MHI: Kentaro Hosomi, Chief Regional Officer EMEA, Mitsubishi Heavy Industries at Drax Power Station, North Yorkshire

He said: “This is a major event and a huge step forward in terms of BECCS (bioenergy with carbon capture and storage) being delivered with Drax.

“Mitsubishi is a world leader on this front, with 13 projects globally and many years of experience.

“We reviewed multiple providers and they were head and shoulders above them. The fact that they are looking to configure a supply chain was a big advantage.”

Drax will license MHI’s unique carbon capture solvent, KS-21, to capture carbon dioxide at its power station near Selby, North Yorkshire.

MHI BECCS pilot plant within CCUS Incubation Area, Drax Power Station, North Yorkshire.

While this solvent is currently produced abroad, The Yorkshire Post understands MHI wants to establish a domestic supply for its production within the UK.

Mr Gardiner said that Drax would now look to emulate the success of Britain’s offshore wind industry with its plan for BECCS.

“The UK has done a fabulous job when it comes to offshore wind and is a global leader [in that field].

“We want to use that model for BECCS. But I think a lot of people will be disappointed about how much of its content has been made on shore. That is why we are more focused on supply chain this time around.”

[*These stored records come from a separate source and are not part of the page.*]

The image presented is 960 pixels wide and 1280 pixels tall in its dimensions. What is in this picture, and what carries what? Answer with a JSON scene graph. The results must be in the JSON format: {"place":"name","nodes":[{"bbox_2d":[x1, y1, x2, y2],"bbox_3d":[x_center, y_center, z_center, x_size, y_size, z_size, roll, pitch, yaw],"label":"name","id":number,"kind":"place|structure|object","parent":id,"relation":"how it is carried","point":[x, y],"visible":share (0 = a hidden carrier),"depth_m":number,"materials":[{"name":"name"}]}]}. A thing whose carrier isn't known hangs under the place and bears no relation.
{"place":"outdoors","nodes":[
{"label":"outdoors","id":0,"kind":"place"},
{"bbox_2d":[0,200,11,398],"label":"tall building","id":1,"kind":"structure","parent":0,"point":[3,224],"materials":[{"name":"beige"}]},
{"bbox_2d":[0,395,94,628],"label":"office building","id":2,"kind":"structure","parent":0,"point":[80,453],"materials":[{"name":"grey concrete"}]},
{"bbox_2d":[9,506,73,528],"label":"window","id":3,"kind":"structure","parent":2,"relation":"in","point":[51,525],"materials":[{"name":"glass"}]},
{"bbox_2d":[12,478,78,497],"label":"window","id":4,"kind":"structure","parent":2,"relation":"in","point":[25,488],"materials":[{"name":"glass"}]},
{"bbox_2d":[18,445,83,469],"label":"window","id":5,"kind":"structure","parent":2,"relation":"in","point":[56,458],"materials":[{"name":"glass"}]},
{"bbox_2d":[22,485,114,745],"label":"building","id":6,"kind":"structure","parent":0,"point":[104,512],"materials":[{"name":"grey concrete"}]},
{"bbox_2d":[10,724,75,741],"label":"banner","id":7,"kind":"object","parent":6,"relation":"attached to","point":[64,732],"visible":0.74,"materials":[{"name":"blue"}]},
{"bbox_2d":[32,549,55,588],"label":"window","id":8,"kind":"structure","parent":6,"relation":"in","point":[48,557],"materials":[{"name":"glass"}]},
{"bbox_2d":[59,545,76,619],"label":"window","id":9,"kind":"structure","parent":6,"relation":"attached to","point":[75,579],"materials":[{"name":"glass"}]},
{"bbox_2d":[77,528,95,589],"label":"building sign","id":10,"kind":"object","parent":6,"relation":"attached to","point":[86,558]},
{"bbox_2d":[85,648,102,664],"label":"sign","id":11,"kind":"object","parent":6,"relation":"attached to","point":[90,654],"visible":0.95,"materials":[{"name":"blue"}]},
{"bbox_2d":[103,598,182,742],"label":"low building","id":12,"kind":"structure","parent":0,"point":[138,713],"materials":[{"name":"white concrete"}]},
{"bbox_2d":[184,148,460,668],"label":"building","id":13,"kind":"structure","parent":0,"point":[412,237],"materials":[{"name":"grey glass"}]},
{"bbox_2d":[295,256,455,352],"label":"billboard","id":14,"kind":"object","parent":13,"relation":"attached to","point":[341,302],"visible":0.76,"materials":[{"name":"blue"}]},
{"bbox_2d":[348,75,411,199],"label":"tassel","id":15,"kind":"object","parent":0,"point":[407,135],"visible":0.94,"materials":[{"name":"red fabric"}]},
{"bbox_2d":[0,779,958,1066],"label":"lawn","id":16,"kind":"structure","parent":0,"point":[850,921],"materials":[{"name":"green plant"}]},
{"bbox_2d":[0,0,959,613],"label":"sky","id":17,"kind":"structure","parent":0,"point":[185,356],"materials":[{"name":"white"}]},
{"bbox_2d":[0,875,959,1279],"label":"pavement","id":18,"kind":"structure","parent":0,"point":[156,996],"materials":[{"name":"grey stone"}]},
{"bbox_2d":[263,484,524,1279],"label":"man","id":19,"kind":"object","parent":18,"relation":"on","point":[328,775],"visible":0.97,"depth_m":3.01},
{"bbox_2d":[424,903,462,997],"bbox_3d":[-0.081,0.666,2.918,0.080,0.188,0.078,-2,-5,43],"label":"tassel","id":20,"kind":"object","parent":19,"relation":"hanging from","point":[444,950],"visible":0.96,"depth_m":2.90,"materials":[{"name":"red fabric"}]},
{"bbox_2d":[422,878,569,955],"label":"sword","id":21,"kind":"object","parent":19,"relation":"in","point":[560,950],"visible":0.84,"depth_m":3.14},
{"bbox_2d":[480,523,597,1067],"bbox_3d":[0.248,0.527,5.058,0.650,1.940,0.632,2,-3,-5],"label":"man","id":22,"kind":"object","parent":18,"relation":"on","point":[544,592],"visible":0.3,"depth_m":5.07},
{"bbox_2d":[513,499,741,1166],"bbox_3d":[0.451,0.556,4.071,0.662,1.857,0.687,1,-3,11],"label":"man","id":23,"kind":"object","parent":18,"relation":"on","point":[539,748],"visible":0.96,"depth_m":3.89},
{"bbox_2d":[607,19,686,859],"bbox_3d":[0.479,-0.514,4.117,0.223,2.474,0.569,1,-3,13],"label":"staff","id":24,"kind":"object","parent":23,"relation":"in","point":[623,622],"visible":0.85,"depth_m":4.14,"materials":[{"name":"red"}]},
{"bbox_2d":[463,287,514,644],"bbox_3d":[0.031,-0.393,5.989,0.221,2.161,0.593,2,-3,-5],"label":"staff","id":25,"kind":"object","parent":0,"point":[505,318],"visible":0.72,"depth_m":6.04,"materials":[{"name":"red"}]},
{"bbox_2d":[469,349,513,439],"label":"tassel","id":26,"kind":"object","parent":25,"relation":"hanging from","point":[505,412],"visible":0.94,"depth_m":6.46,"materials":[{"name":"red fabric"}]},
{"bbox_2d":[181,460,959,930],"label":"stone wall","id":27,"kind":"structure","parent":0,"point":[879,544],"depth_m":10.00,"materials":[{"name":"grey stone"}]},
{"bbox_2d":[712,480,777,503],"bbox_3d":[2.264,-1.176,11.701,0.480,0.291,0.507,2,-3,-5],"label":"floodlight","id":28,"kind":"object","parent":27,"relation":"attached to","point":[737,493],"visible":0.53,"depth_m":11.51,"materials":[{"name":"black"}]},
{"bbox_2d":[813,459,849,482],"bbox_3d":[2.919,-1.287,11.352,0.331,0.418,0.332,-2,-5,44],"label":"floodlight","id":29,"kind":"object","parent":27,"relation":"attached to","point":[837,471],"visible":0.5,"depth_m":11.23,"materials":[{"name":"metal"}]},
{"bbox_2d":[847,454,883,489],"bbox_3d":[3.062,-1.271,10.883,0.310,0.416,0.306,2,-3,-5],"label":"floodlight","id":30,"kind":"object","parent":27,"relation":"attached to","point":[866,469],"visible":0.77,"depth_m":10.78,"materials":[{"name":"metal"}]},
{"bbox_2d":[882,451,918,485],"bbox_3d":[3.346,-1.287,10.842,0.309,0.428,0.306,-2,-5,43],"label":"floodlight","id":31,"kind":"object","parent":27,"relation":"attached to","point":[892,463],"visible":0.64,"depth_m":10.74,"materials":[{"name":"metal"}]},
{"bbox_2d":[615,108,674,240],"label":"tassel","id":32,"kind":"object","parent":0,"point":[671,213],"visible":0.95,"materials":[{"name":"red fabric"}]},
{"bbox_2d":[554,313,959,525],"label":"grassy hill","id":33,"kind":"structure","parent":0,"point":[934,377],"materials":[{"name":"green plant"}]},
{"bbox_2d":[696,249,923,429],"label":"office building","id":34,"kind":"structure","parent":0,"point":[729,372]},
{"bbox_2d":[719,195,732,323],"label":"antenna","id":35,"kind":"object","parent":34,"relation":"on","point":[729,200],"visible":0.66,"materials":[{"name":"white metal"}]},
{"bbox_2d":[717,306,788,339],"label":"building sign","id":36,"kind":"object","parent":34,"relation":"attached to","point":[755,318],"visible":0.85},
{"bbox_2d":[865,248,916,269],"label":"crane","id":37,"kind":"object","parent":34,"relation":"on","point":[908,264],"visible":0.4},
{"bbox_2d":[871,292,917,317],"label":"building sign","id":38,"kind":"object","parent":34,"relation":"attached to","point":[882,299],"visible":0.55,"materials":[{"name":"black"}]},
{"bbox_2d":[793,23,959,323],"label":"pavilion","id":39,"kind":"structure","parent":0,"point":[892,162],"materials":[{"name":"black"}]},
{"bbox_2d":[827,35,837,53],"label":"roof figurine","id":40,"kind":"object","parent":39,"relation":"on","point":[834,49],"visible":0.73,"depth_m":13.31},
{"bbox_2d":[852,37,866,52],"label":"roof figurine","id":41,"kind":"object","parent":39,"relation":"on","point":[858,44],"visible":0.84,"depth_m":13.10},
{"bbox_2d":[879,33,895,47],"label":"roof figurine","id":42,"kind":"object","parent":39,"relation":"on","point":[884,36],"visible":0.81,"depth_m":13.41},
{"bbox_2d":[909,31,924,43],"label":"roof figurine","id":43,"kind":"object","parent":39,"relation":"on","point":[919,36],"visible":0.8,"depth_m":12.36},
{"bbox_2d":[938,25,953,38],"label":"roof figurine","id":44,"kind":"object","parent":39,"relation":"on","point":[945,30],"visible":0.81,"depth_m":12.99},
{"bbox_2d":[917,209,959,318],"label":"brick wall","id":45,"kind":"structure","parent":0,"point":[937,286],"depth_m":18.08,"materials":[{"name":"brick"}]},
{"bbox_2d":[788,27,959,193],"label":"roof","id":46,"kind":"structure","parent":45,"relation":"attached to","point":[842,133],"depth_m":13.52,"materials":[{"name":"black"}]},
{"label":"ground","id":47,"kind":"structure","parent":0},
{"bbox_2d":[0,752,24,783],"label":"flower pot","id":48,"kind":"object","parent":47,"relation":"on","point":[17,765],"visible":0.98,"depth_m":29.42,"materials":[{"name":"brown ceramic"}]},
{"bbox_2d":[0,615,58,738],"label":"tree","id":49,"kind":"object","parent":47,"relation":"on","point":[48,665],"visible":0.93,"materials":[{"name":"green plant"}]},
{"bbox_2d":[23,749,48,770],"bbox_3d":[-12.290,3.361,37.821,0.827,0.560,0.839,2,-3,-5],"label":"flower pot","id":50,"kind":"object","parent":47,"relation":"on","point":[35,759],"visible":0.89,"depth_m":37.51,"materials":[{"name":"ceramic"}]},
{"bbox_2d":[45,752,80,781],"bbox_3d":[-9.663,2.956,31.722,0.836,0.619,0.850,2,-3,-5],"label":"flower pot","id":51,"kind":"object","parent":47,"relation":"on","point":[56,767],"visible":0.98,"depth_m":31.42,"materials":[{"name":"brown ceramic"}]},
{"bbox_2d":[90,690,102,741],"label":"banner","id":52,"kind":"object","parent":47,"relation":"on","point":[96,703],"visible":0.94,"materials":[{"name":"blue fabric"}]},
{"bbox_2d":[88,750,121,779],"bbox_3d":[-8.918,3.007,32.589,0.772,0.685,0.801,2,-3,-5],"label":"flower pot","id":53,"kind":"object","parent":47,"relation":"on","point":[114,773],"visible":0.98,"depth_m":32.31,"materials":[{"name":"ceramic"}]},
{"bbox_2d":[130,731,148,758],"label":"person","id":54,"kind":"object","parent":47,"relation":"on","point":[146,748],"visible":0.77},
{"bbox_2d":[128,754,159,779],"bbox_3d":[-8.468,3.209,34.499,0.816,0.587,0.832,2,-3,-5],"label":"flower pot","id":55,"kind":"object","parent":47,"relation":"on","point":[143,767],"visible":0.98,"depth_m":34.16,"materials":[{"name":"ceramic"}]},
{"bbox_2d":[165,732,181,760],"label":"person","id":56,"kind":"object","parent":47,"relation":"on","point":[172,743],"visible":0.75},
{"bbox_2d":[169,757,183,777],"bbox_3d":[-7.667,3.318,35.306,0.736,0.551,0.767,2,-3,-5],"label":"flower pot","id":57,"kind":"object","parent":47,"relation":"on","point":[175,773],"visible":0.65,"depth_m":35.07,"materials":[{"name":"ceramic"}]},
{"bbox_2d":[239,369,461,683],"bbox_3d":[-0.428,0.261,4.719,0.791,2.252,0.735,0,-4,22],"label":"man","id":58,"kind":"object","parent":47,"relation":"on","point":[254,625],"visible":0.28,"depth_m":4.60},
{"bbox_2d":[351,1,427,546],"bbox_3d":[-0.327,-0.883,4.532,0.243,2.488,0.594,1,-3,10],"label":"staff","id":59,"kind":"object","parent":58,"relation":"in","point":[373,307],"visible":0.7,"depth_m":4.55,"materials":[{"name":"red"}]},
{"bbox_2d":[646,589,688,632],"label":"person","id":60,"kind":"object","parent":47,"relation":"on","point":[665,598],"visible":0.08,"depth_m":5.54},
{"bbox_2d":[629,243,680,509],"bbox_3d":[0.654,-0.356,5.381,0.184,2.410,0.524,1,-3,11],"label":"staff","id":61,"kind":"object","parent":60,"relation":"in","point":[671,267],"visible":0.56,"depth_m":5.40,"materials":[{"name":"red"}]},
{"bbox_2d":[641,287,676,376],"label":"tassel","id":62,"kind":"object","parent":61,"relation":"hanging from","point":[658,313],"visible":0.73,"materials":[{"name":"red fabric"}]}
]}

MHI plans to locate its core CCS team at the company’s European headquarters in London and explore additional employment opportunities in the UK in future.

Kenji Terasawa, president and CEO of MHI, added: “We are very proud to have been selected as Drax’s technology partner and we firmly believe that our carbon capture technology will make a significant contribution to the UK and wider global community achieving their net zero targets.

“We look forward to expanding our presence in the UK and developing a centre of excellence for the deployment of carbon capture technology across Europe, the Middle East and Africa region.

“MHI aims to continue reducing greenhouse gases globally by providing reliable and economically feasible carbon capture technology, supported by research and development activity over 30 years.”

The first BECCS unit at Drax could be operational by 2027, supporting thousands of jobs across the North of England as soon as 2024, and capturing and storing at least 8 million tonnes of carbon dioxide a year by 2030.

Drax is the first company to sign a contract to deploy carbon capture technology at scale in the UK.

The project will combine MHI’s technology with offshore geological storage under the North Sea, helping the UK achieve its target to cut carbon emissions by 78 per cent by 2035.